» **EXERCISE INSTRUCTIONS**
Reproduce all of the lines below word for word, and leave out the pictures.

» **RAW DATA**
# # # #
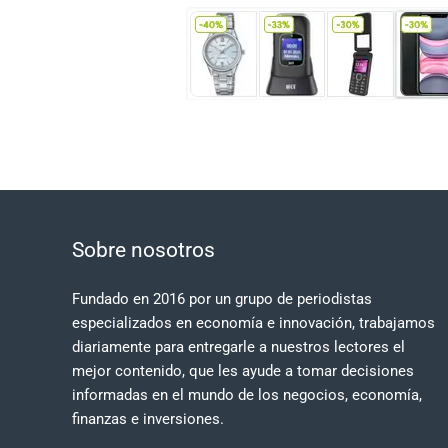
Sobre nosotros
Fundado en 2016 por un grupo de periodistas
especializados en economía e innovación, trabajamos
diariamente para entregarle a nuestros lectores el
mejor contenido, que les ayude a tomar decisiones
informadas en el mundo de los negocios, economía,
finanzas e inversiones.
# # # #
» **ANSWER SPACE**
Sobre nosotros
Fundado en 2016 por un grupo de periodistas
especializados en economía e innovación, trabajamos
diariamente para entregarle a nuestros lectores el
mejor contenido, que les ayude a tomar decisiones
informadas en el mundo de los negocios, economía,
finanzas e inversiones.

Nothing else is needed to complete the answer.